__Work request__. In the entries that follow, find the line containing "[16] A. Manjeshwar, D.P."; from there, copy every line exactly through the line containing "[18] C. Intanagonwiwat, R.".

── Data

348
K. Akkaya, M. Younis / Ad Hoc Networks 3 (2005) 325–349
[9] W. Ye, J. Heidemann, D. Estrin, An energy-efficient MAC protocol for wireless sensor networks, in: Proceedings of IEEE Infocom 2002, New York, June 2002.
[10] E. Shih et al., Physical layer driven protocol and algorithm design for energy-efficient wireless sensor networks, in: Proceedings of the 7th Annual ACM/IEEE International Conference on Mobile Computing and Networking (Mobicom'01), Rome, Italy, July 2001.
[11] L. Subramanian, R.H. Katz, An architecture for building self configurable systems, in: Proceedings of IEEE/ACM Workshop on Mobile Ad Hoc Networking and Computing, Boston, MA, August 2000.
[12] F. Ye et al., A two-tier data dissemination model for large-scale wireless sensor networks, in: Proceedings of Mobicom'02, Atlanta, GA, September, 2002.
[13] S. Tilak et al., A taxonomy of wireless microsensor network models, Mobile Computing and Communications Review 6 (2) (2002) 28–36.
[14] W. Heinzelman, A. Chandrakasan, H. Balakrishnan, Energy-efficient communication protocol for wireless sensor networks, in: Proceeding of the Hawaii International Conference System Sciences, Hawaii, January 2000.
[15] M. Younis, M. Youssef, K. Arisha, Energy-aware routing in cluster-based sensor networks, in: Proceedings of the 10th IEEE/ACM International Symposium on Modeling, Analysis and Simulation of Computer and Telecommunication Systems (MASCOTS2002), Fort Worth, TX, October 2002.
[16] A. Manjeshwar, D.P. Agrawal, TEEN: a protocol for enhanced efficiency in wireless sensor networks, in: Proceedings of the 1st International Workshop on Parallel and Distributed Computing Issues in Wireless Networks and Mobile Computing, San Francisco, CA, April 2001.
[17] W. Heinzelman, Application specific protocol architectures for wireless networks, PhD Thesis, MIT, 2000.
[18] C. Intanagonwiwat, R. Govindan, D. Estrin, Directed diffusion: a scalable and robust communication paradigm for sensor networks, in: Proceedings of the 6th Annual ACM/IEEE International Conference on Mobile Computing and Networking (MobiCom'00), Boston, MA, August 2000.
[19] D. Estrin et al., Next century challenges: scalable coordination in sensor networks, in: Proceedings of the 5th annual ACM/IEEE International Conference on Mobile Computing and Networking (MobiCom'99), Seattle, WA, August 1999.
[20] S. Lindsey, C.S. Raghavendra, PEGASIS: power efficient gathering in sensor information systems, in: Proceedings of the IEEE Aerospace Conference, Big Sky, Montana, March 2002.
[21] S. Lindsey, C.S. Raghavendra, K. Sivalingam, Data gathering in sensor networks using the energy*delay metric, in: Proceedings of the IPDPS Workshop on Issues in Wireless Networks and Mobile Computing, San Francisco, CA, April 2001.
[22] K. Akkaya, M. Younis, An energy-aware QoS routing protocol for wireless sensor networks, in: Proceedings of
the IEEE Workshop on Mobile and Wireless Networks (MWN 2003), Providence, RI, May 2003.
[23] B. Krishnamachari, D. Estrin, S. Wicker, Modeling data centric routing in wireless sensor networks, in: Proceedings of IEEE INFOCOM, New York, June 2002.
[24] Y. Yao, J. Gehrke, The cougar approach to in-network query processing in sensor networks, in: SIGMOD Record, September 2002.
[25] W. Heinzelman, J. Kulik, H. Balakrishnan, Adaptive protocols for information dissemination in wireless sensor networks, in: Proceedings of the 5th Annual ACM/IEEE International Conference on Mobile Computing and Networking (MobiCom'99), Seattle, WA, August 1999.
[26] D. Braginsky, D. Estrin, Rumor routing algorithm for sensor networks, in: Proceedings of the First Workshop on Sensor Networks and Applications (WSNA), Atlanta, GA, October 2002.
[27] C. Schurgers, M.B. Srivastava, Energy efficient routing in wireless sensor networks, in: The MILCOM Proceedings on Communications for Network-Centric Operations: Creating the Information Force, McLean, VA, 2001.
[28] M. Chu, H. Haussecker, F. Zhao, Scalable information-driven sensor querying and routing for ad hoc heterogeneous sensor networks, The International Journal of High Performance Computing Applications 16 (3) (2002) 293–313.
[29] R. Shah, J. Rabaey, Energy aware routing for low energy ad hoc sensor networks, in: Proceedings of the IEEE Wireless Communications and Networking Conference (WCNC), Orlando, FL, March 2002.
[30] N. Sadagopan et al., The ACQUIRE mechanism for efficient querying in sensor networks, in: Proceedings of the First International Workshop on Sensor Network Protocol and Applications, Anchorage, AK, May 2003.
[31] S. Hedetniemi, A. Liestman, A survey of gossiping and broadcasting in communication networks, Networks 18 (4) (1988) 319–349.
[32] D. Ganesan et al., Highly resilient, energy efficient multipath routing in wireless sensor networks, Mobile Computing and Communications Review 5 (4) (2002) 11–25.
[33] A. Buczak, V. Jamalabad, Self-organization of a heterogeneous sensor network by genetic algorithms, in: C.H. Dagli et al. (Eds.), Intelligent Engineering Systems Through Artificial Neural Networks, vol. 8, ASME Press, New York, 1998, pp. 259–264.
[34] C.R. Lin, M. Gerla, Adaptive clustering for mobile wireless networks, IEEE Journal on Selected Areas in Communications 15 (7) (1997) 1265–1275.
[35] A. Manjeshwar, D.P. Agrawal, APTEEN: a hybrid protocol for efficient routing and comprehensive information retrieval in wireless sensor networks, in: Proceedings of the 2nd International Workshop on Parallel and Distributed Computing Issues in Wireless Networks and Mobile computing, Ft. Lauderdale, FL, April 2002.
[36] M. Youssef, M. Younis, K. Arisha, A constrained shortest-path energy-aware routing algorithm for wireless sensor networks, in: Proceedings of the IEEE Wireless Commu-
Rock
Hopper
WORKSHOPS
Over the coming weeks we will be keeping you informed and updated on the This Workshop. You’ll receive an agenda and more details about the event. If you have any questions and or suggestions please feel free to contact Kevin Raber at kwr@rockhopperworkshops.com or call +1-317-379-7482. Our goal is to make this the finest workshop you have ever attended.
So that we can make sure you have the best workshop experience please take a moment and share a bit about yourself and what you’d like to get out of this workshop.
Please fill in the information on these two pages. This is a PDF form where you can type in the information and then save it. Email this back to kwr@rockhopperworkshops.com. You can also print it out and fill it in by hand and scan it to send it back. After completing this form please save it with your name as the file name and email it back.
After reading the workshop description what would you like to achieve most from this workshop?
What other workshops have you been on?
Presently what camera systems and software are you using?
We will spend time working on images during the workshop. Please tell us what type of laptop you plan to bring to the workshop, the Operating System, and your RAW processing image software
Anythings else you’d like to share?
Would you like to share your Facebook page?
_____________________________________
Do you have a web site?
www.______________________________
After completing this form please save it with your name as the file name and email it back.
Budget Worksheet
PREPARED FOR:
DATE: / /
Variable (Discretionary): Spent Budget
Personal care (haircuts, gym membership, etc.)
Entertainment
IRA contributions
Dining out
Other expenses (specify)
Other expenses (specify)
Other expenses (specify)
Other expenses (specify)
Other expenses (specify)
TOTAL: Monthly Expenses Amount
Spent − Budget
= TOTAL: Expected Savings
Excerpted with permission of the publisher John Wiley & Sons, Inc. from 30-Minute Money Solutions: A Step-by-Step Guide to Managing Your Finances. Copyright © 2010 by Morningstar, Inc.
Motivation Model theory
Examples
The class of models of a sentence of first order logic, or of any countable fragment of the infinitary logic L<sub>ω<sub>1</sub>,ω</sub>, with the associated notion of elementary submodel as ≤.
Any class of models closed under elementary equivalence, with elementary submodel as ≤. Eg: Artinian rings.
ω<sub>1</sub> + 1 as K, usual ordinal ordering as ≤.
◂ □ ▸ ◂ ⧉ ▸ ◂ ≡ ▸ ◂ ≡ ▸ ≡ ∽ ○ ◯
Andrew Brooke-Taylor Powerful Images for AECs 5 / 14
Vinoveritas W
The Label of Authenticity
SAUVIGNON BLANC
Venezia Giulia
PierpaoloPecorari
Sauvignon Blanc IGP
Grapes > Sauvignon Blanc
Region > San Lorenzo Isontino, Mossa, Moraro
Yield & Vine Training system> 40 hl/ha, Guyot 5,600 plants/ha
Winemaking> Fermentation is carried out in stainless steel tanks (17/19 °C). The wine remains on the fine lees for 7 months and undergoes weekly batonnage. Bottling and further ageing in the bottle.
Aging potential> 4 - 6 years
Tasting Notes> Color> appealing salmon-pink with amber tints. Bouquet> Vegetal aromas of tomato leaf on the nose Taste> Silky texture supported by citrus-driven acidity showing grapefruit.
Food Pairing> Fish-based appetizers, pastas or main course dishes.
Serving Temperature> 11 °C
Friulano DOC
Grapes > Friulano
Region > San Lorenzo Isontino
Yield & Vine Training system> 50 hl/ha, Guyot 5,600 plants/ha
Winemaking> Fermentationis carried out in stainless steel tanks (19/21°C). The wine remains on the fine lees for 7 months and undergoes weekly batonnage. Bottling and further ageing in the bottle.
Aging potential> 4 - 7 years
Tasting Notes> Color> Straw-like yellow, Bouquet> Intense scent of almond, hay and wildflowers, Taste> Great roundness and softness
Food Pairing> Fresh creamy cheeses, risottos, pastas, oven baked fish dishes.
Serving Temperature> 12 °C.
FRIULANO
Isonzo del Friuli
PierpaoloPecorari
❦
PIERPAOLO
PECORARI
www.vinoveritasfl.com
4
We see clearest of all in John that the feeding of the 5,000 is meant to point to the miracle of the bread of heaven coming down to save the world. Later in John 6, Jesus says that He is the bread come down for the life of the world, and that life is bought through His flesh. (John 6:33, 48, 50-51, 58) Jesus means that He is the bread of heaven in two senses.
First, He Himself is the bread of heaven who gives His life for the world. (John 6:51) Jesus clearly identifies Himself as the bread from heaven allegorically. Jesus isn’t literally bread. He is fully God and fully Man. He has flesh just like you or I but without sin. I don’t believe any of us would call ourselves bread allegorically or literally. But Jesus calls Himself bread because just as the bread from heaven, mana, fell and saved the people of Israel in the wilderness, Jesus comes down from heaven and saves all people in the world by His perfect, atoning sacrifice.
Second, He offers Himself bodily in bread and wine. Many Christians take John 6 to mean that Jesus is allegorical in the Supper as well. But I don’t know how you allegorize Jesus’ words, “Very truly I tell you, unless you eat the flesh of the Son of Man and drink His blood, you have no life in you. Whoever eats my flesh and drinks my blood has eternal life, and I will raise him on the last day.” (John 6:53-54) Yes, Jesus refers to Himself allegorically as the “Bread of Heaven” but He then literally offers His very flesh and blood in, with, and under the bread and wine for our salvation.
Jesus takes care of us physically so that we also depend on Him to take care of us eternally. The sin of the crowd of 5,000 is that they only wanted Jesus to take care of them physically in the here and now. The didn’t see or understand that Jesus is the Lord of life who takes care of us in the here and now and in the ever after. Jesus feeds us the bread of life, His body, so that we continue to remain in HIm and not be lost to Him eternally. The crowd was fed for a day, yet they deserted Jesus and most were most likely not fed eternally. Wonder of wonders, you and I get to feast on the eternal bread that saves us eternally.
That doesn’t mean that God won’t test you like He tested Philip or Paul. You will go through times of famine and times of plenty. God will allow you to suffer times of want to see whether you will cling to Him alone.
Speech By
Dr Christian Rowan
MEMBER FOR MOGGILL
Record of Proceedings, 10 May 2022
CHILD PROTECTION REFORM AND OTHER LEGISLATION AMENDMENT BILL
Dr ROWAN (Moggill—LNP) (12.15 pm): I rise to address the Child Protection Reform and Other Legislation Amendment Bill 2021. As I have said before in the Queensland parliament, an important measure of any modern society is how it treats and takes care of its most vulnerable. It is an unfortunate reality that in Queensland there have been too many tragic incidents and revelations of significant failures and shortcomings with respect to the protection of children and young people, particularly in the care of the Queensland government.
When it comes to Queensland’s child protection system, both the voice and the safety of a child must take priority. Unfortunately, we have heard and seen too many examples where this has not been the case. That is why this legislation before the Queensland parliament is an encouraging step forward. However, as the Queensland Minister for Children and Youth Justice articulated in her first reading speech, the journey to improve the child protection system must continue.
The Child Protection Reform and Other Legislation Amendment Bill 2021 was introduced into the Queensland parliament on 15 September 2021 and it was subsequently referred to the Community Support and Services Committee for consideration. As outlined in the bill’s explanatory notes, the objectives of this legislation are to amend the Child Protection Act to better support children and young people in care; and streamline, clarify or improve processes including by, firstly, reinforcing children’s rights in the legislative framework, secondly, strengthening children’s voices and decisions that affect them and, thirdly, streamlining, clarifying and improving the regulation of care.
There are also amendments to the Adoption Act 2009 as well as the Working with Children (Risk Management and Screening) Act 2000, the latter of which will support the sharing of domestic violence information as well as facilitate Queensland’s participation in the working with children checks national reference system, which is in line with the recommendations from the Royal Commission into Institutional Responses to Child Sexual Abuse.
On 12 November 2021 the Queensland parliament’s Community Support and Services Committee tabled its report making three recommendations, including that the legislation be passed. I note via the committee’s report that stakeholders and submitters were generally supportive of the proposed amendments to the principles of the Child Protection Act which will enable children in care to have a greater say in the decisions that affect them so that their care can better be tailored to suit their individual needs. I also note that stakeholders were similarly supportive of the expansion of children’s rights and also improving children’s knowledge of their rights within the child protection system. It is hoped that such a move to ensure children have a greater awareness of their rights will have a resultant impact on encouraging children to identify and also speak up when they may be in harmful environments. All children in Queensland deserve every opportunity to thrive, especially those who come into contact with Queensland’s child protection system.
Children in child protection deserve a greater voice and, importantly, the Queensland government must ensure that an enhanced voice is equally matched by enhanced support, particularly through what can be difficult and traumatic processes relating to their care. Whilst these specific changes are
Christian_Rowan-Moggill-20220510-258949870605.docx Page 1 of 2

────

__Solution to the exercise__.
[16] A. Manjeshwar, D.P. Agrawal, TEEN: a protocol for enhanced efficiency in wireless sensor networks, in: Proceedings of the 1st International Workshop on Parallel and Distributed Computing Issues in Wireless Networks and Mobile Computing, San Francisco, CA, April 2001.
[17] W. Heinzelman, Application specific protocol architectures for wireless networks, PhD Thesis, MIT, 2000.
[18] C. Intanagonwiwat, R. Govindan, D. Estrin, Directed diffusion: a scalable and robust communication paradigm for sensor networks, in: Proceedings of the 6th Annual ACM/IEEE International Conference on Mobile Computing and Networking (MobiCom'00), Boston, MA, August 2000.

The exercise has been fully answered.